◆ Task
Copy out the lines unchanged, beginning at the line that contains "[353, 0, 383, 255] [147, 18, 372, 330]" and stopping after the line that contains "man wearing fleece".

BEGIN Records shown

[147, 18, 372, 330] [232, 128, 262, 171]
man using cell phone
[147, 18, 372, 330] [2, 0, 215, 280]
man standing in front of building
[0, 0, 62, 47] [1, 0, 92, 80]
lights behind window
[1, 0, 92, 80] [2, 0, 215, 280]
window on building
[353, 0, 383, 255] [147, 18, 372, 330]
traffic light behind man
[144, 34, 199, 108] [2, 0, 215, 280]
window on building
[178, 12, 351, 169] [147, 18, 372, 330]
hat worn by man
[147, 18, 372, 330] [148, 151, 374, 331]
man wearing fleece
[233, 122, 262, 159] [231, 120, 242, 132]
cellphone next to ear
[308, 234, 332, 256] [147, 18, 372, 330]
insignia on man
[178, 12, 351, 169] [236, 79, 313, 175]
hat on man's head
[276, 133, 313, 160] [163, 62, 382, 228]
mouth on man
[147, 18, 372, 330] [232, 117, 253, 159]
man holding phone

END Records shown
BEGIN Records shown

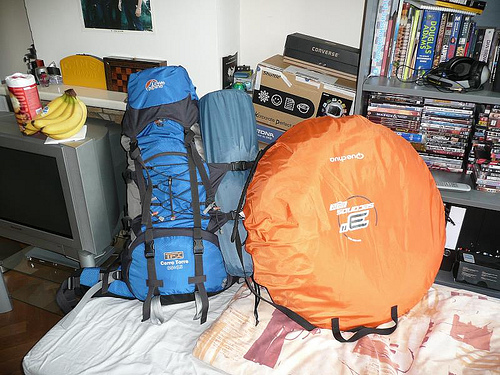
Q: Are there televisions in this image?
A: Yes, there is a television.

END Records shown

◆ Task solution
[353, 0, 383, 255] [147, 18, 372, 330]
traffic light behind man
[144, 34, 199, 108] [2, 0, 215, 280]
window on building
[178, 12, 351, 169] [147, 18, 372, 330]
hat worn by man
[147, 18, 372, 330] [148, 151, 374, 331]
man wearing fleece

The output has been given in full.